Jun 29 2008
A Man Making Learning Fun
I’m sure every person has at least once in their lives has had a class that required they read dramas and more often than not it’s taught by some high school English teacher who doesn’t even like the plays. What a student in the predicament longs for more than anything, more than even the bell to ring ending the class, is someone who understands these are more than just words on paper; someone to bring the dramas to life. What these students need is someone like Jeff Wanshel.
Mr. Wanshel, a recurring adjunct professor at SUNY Purchase College, whose classes have included American Theatre in Our Time, is also the author of over twenty plays and has been a writer as long as he remembers.
“I really don’t know when I decided I wanted to be a writer,” contends the good humored Wanshel, whom one student referred to as, “what Santa would look like if he hadn’t ate so many cookies.” However it’s been a long time since the writing bug bit him. “My mother loved to show me the letter I wrote home from camp when I was eight that said ‘the story about the robot is going well,’” he says with a laugh.

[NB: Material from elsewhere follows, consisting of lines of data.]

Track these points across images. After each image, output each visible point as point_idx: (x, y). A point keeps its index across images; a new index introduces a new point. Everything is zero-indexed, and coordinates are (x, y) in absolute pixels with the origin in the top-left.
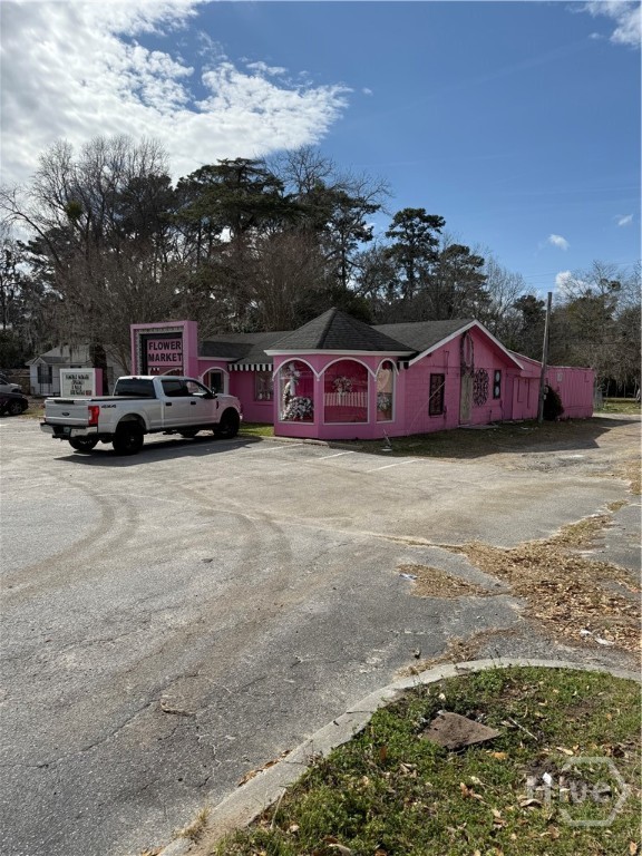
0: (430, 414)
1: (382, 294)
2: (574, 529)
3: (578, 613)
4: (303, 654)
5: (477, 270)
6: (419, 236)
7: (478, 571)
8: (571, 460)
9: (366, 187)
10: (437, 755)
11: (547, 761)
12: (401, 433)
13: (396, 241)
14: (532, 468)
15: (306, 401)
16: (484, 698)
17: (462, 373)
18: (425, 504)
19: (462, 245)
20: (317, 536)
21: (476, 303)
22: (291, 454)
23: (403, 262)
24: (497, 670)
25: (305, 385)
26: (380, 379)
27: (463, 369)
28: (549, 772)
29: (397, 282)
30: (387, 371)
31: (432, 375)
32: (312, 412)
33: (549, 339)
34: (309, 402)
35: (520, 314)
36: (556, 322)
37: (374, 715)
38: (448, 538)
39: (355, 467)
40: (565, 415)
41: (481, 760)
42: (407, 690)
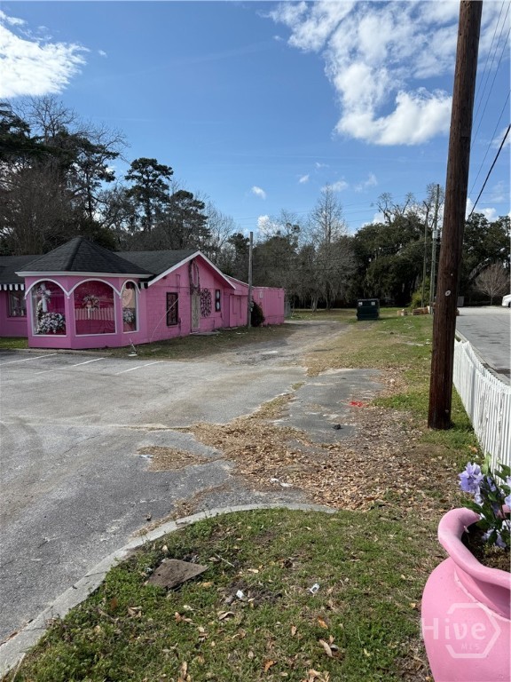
0: (168, 325)
1: (125, 226)
2: (270, 405)
3: (270, 466)
4: (51, 534)
5: (199, 212)
6: (153, 181)
7: (201, 445)
8: (269, 355)
9: (105, 137)
10: (159, 594)
11: (241, 580)
12: (145, 341)
13: (134, 183)
14: (243, 363)
15: (58, 316)
16: (197, 543)
17: (191, 293)
18: (164, 396)
19: (188, 191)
20: (69, 432)
21: (201, 237)
22: (46, 363)
23: (142, 200)
24: (208, 520)
25: (56, 302)
26: (125, 297)
27: (192, 289)
28: (241, 589)
29: (138, 217)
30: (130, 291)
31: (168, 294)
32: (64, 325)
33: (253, 267)
34: (61, 317)
35: (233, 247)
36: (258, 254)
37: (108, 574)
38: (180, 421)
39: (105, 371)
40: (266, 323)
41: (192, 592)
42: (137, 548)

Born and raised in Larchmont, Wanshel found his first success with his first play The Disintegration of James Cherry, while he was in his first semester of graduate school at the Yale school of drama. Not long after the start of the semester Cherry was put into a workshop and then produced at the Reparatory Theatre at Lincoln Center, before it toured around the world. He claims this to be his most successful piece but simply chalks it up to the fact that he wrote it at 21 or 22 and it appealed a lot to young people.

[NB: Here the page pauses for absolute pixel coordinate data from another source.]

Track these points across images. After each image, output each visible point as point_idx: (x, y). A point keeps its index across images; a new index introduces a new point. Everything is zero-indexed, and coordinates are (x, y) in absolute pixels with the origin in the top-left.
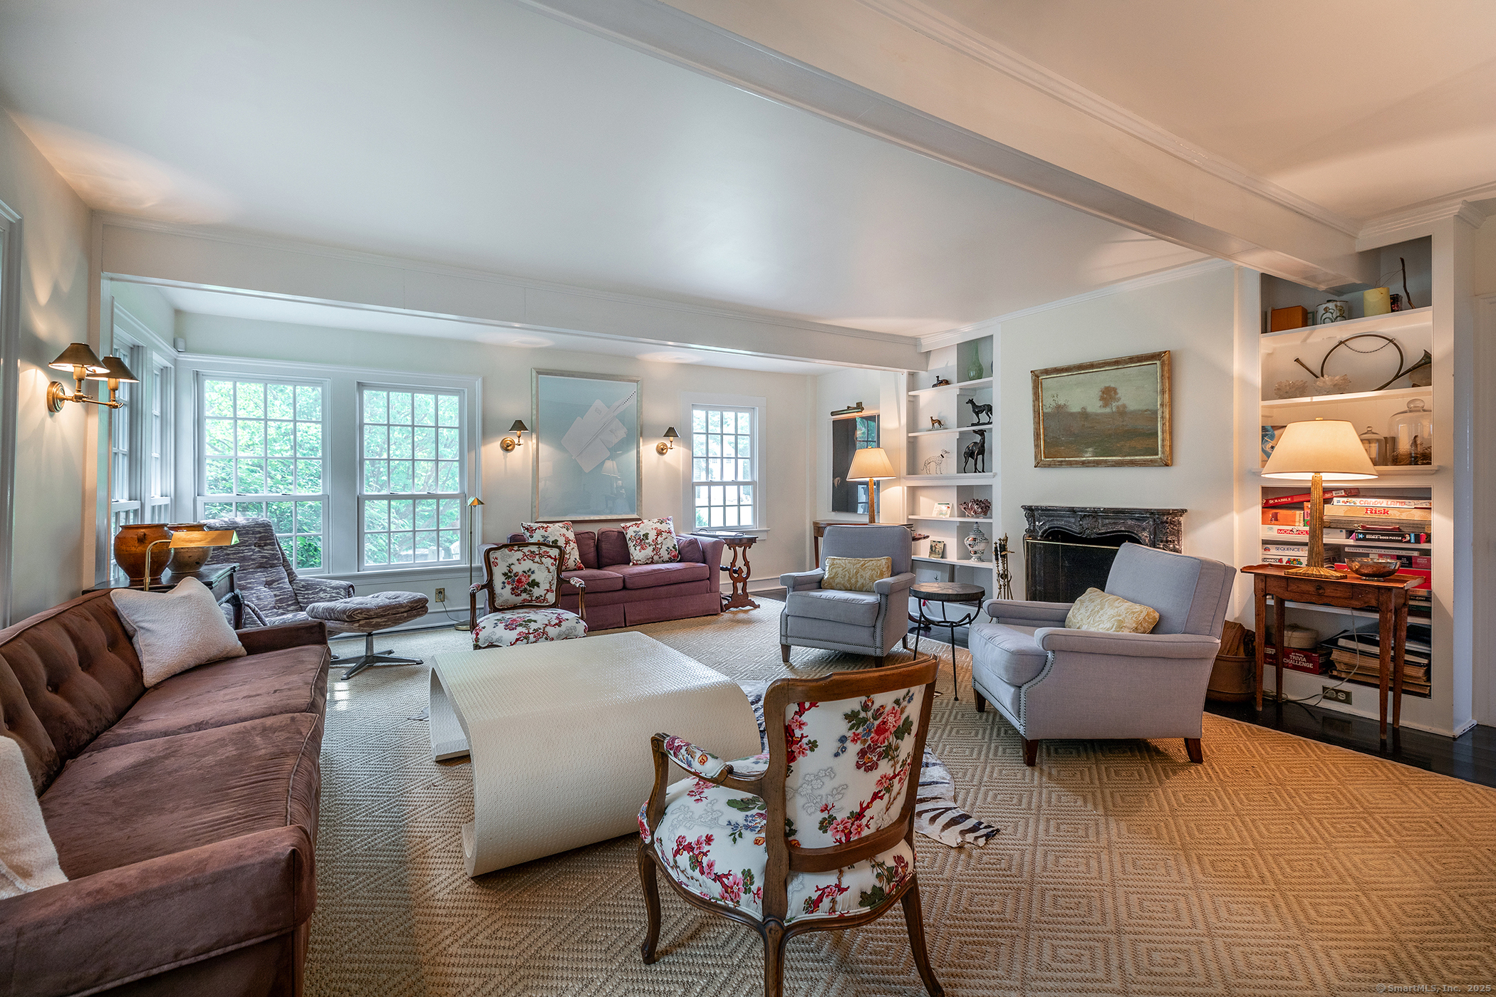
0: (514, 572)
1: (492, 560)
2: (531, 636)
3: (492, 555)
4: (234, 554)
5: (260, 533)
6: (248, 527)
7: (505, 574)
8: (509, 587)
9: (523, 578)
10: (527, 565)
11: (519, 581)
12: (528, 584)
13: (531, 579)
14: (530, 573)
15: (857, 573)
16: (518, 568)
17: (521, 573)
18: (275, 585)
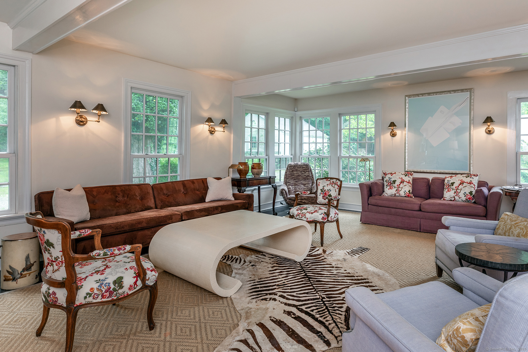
0: (324, 189)
1: (318, 183)
2: (300, 215)
3: (318, 181)
4: (296, 174)
5: (304, 168)
6: (301, 165)
7: (321, 190)
8: (322, 195)
9: (327, 192)
10: (330, 187)
11: (325, 194)
12: (328, 195)
13: (329, 193)
14: (329, 191)
15: (510, 228)
16: (326, 188)
17: (326, 190)
18: (306, 185)
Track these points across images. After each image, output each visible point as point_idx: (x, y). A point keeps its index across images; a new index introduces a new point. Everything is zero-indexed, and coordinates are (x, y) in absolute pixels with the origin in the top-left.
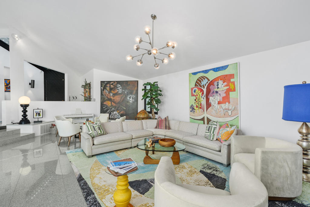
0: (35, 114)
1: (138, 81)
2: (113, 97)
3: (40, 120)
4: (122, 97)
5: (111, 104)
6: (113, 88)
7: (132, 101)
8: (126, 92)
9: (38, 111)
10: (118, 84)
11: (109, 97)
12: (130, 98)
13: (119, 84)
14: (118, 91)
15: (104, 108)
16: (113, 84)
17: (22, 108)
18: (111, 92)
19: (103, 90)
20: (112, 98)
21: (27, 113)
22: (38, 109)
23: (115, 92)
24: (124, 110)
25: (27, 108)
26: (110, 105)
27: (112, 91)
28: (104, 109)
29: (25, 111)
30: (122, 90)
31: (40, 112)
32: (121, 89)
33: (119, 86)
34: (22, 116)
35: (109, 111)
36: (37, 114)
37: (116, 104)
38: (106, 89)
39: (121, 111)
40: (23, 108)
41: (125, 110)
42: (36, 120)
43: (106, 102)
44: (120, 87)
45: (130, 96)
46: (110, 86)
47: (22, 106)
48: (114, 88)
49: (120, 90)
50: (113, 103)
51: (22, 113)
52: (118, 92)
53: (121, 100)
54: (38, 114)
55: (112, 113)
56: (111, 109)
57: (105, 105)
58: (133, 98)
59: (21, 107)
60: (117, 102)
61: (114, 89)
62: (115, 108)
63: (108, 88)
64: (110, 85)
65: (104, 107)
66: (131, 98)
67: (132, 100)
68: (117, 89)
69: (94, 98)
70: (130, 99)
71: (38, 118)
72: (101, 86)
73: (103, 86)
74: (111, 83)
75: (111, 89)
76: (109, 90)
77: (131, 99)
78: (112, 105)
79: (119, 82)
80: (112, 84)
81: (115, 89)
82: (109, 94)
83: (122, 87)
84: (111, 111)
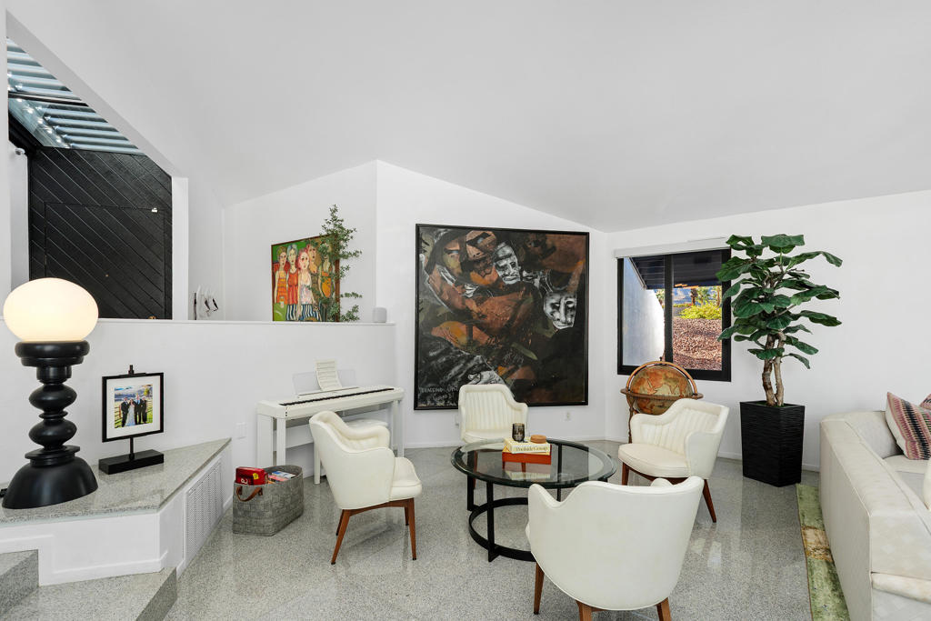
0: (113, 407)
1: (587, 234)
2: (480, 302)
3: (141, 446)
4: (519, 303)
5: (470, 333)
6: (477, 262)
7: (566, 323)
8: (537, 282)
9: (135, 385)
10: (502, 245)
11: (457, 302)
12: (555, 307)
13: (508, 244)
14: (500, 274)
15: (431, 354)
16: (480, 241)
17: (34, 370)
18: (469, 281)
19: (430, 269)
20: (474, 307)
21: (72, 413)
22: (132, 374)
23: (487, 278)
24: (528, 362)
25: (74, 368)
26: (464, 340)
27: (474, 275)
28: (436, 358)
29: (53, 399)
30: (521, 272)
31: (149, 393)
32: (513, 265)
33: (508, 250)
34: (36, 435)
35: (456, 369)
36: (125, 408)
37: (491, 336)
38: (443, 264)
39: (517, 368)
40: (42, 376)
41: (534, 360)
42: (122, 449)
43: (444, 325)
44: (510, 256)
45: (554, 301)
46: (463, 252)
47: (30, 353)
48: (484, 259)
49: (512, 270)
50: (476, 331)
51: (35, 416)
52: (499, 279)
53: (513, 318)
54: (132, 409)
55: (472, 376)
56: (470, 359)
57: (439, 338)
58: (567, 309)
59: (28, 363)
60: (497, 326)
61: (481, 265)
62: (487, 355)
63: (453, 261)
64: (463, 244)
65: (433, 349)
66: (558, 308)
67: (563, 319)
68: (497, 266)
69: (380, 304)
70: (557, 315)
71: (131, 437)
72: (419, 250)
73: (429, 249)
74: (470, 236)
75: (468, 265)
76: (458, 270)
77: (560, 315)
78: (472, 342)
79: (505, 235)
80: (473, 243)
81: (488, 266)
82: (458, 290)
83: (518, 257)
84: (470, 371)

“So missed my first semester and I had had a Rockefeller grant so the joke with his friends was, ‘what are you going to do with your grant Mr. Wanshel…Mr. Wanshel?” he says with a chuckle.
After spending some time abroad and producing his second play, Wanshel received his second Rockefeller grant and moved out to San Francisco to work at the now dissolved Magic Theatre, where he had, “a whale of a time.”

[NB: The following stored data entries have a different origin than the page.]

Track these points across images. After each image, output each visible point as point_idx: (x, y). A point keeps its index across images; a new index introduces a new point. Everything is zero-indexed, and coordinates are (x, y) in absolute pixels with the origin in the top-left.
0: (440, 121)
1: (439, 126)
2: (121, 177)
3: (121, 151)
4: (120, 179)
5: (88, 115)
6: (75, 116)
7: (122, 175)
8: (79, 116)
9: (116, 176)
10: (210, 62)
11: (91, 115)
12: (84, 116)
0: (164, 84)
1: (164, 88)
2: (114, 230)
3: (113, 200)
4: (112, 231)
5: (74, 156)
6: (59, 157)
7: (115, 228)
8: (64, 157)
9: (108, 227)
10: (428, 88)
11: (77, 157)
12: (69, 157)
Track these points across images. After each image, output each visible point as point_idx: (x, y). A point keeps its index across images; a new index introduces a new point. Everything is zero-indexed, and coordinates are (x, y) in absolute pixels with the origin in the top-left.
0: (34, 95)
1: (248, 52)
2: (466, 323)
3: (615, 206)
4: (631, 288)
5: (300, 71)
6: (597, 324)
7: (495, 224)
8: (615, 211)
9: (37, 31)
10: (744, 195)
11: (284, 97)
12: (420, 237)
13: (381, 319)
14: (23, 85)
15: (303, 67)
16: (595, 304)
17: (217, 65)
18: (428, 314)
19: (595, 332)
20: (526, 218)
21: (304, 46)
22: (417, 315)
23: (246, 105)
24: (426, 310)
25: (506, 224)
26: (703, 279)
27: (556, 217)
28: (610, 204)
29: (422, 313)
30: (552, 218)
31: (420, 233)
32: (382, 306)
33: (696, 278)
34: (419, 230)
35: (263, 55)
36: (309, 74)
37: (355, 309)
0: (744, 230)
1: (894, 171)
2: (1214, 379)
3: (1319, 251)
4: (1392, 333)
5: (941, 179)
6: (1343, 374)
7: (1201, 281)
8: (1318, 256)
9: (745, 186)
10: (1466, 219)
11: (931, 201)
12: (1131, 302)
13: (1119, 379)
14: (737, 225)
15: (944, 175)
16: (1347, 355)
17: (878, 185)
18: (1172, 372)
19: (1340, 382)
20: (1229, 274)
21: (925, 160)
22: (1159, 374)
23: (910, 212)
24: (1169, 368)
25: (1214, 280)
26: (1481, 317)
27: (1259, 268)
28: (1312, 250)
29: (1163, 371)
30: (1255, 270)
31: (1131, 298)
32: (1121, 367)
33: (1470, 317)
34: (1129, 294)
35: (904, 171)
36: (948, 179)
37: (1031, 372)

“I was young, - around 25 and San Francisco was a fabulous city. This was around ‘73 so it was the time of the hippies. There was a lot going on, great music, so it was a fun time.”
Along with being fun, working on a Wanshel play is also “wild and challenging,” according to Wanshel’s wife (or, as she prefers, “concubine”) Edi Giguere, who designed costumes for three of his projects.
“Many characters double and triple. [It was] Exhausting; long hours at the theatre, and we took it home. It is also most exciting and creative - working on a Wanshel play is always full of surprises… It stretches one in the best of ways.”
Both Wanshel and Giguere, who lived together over 20 years before marrying, are funny and open about their relationship. When asked if they met working together Wanshel very directly explains, “No we met naked on a beach in Greece.” Giguere, when asked what attracted her to him, explains, “Aside from the perfect tan, he sported a black bowler hat with a red ribbon which complemented his red beard wonderfully. He was flirtatious, and naked except for the hat.”
Along with the plays, Wanshel has written a lot of movies that haven’t been produced and a TV movie to his credit. The Greatest Man in the World, which he adapted from a ten page long short story aired on PBS in 1980 as part of their American Short Story Series, and stared “a lot of great actors who are dead now” including Brad Davis. The scrip is now published in the American Short Story volume 2 and he received a writer’s guild nomination. “I got to stand up and was told immediately that I did not win,” he chuckles
While he admits he prefers writing for the stage because you can be your own boss he also concedes the benefits of writing for the movies. “When you write a play that doesn’t get produced you get zip and when you write a play that does get produced you get very little. If you’re witting for the movies you are being hired so weather the movies gets produced or not u make a good deal of money.”
Another insight I got about writing was that he gets best ideas when he’s asleep.
“I’ll wake up in the middle of the night and make notes and then wake up in the morning and think ‘ what do we have here?’ I got the title of a couple of plays that way.”
As a member of the theatre community for over thirty years, what he’s done might be rivaled only by who he knows and what he’s witnessed. When asked who he thought would have the best Jeff Wanshel stories he got a melancholy look in his eyes and sighed, “I could give you a huge list of people to interview but it wouldn’t much help because they’re all dead.”
While they are not all dead, many of the authors of the materials read in American Theatre in Our Time are people Wanshel personally knew, bring a personal touch to the plays that few students are privileged to get. During classes he’s talked about things such as how he’d spent summers living at Who’s Afraid of Virginia Wolf author Edward Albee’s house while being a struggling actor and how he was once at a party with Tennessee Williams, author of The Glass Menagerie.
“Williams was with a beautiful younger man on this night and every time the guy went to talk Tennessee would say ‘oh isn’t he just beautiful,’” he related when the topic of how in America if you’re good looking nothing else seems to matter, came up in class.
When asked if, not counting his works, does Wanshel have any children, he says “No,” he then leans his now grey/white bearded chin on his hand and smiles, “but we’ve had a lot of fun trying to make some.”